Caroline Proulx, ministre du Tourisme

« Dans le contexte actuel de la pandémie, il était impossible, pour notre gouvernement, de justifier une dépense de fonds publics aussi élevée, et qui continuait de grimper, pour appuyer la candidature de Montréal comme ville hôtesse », a expliqué la ministre du Tourisme, Caroline Proulx, dans une déclaration envoyée par courriel.

« En 2018, les contributions évoquées étaient de 50 millions par palier gouvernemental pour la tenue de six matchs. On nous demandait maintenant 103,4 millions pour trois matchs », a rappelé Mme Proulx.

Évaluer la facture finale était un exercice risqué, car on nous demandait aussi de nous engager immédiatement à supporter de nombreux coûts, encore inconnus, associés au dossier de candidature.

Caroline Proulx, ministre du Tourisme, dans une déclaration envoyée par courriel

La ministre souligne que son gouvernement soutient Montréal d’autres façons, par des investissements importants pour la relance du tourisme. « Et nous restons à l’affût d’autres évènements d’envergure pour Montréal qui seront gagnants-gagnants pour tous », conclut-elle.

Du côté de Tourisme Montréal, on dit accepter le constat que le contexte nécessaire à la tenue de l’évènement « n’était pas au rendez-vous », malgré ses efforts importants, avec différents partenaires.

« Nous saluons la collaboration des partenaires et des autorités publiques aux démarches de Tourisme Montréal pour attirer des évènements sportifs majeurs, qui génèrent des milliers de visiteurs dans la métropole. Pour les sports, Montréal demeure une destination de premier plan en Amérique du Nord et dans le monde, nous avons hâte d’accueillir nos prochains évènements sportifs majeurs dans un futur proche », a indiqué l’organisme, par courriel.

« Manque de vision »

Denis Coderre, candidat à la mairie de Montréal, a quant à lui affirmé que cette décision de la Ville représentait un « échec cuisant » et un « manque de vision » de l’administration de la mairesse Plante.

« Montréal vient de rater un important rendez-vous qui ne se représentera pas de sitôt. Tout nous porte à croire que Projet Montréal n’a jamais été très enthousiaste à la venue de la FIFA à Montréal et qu’elle cherchait une façon de s’en sortir, sachant que sa base militante s’oppose aux évènements sportifs d’envergure », a déclaré M. Coderre dans un communiqué.
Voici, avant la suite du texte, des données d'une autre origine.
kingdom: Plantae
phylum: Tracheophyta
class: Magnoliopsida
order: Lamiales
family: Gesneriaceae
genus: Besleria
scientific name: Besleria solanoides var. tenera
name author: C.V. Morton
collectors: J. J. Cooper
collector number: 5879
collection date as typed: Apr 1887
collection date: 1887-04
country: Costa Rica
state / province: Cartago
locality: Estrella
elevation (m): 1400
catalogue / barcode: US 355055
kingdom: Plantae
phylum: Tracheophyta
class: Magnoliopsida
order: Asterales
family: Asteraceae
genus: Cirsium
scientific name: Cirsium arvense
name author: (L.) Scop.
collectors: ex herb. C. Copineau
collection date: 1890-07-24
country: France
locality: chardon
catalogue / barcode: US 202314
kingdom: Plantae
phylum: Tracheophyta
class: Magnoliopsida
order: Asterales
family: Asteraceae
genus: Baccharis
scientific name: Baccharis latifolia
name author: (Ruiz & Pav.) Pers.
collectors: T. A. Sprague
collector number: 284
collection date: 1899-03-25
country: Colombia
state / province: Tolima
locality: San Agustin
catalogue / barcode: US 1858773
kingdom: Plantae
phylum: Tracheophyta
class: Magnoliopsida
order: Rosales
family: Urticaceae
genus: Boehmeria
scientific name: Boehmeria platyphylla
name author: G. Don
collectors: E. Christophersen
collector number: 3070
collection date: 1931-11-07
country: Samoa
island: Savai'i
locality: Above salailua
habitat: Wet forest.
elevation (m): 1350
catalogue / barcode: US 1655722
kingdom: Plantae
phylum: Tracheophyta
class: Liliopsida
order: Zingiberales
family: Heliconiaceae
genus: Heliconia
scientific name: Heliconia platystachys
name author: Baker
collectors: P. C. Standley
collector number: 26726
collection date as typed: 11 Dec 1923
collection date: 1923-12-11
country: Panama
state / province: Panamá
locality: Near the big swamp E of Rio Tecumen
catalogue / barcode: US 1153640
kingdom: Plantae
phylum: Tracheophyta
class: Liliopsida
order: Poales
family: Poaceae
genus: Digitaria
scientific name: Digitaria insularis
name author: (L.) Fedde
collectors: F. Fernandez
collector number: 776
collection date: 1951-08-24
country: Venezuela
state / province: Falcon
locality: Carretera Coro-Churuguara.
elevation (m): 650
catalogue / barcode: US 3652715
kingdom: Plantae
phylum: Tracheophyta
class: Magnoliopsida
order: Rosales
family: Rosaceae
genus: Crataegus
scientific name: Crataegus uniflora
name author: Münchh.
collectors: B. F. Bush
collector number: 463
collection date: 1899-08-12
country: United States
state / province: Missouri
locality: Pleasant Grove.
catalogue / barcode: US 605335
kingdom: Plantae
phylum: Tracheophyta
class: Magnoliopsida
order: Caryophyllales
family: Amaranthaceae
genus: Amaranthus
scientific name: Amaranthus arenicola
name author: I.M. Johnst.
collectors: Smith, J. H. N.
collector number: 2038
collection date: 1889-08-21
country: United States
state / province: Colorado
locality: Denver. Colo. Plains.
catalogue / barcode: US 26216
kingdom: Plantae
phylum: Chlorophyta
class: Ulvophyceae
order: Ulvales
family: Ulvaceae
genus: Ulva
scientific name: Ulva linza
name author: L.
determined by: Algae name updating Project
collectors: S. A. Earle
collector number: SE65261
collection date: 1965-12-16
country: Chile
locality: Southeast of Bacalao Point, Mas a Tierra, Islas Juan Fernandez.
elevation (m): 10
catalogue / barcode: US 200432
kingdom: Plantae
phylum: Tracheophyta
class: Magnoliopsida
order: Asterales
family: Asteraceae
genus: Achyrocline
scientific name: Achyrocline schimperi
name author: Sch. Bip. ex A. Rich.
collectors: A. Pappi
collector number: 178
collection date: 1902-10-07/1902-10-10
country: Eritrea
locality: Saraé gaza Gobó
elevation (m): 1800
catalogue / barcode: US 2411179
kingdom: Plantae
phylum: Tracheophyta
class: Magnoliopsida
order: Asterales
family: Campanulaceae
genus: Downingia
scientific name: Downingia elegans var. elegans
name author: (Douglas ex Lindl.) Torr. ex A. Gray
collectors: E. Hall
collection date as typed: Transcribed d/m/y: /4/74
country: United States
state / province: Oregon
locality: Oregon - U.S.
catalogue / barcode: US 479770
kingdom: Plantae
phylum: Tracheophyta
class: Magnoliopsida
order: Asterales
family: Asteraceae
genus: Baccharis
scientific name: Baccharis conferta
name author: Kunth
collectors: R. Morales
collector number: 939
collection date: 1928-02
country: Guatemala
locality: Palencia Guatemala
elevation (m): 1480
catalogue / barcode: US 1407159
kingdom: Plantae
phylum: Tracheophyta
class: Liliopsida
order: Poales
« Le retrait de Montréal du groupe restreint de villes canadiennes pouvant recevoir ce prestigieux tournoi sportif démontre une fois de plus le manque de leadership de l’administration, qui ne cesse de blâmer le gouvernement provincial pour sa propre inaction. Il s’agit d’une preuve supplémentaire de la relation laborieuse entre Québec et l’administration Plante », a ajouté Lionel Perez, chef de l’opposition officielle à l’hôtel de ville de Montréal.

La Coupe du monde de soccer se tiendra en 2026 dans plusieurs villes d’Amérique du Nord. La liste finale des villes hôtes doit être dévoilée au cours de l’année 2021.